◆ TASK STATEMENT:
Copy out every one of the rows below exactly as they appear, leaving out the pictures.

(Beginning of MATERIAL SHOWN)

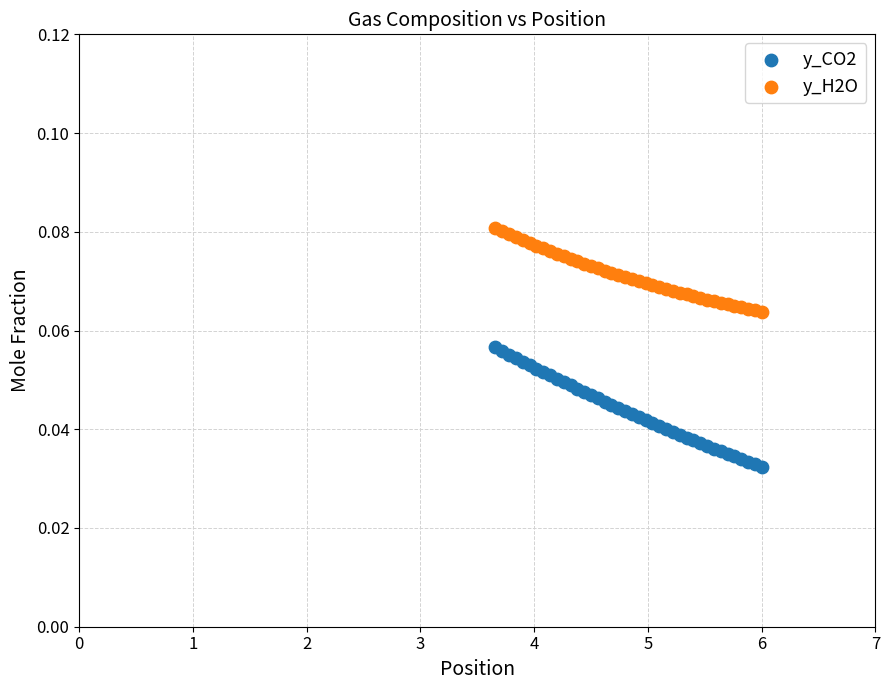

Which series reaches the minimum Y coordinate?

y_CO2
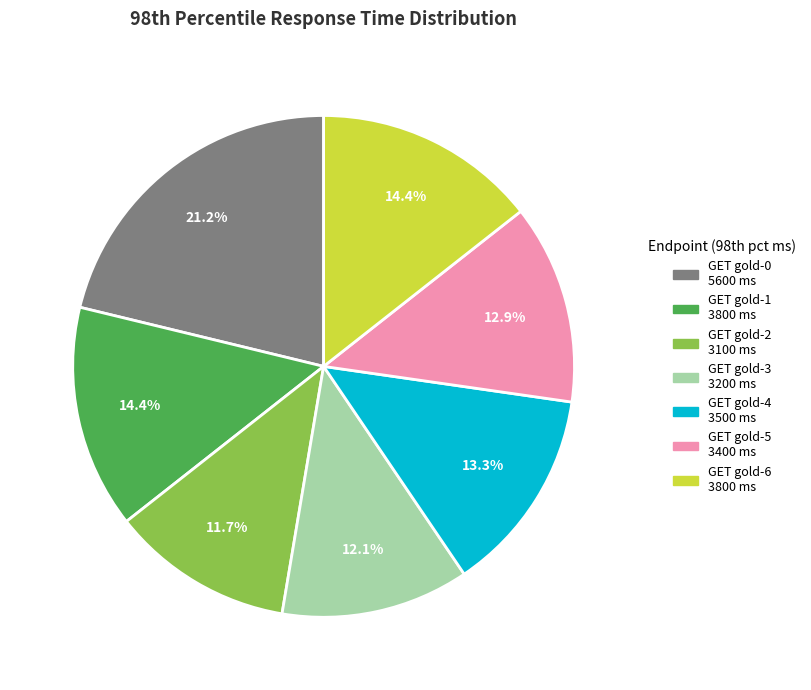

Count the number of slices in the pie.

7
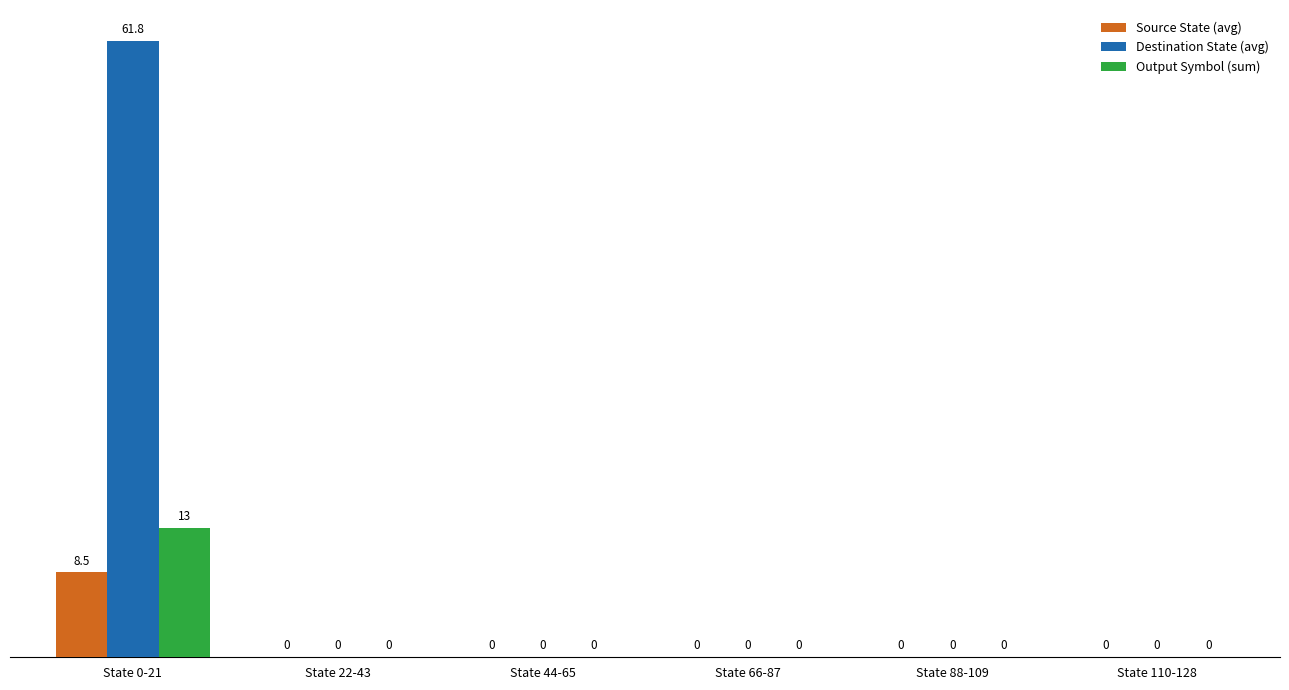

Is it true that Source State (avg) equals 14.8 at State 0-21?

False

(End of MATERIAL SHOWN)

◆ ANSWER SPACE:
Which series reaches the minimum Y coordinate?

y_CO2

Count the number of slices in the pie.

7

Is it true that Source State (avg) equals 14.8 at State 0-21?

False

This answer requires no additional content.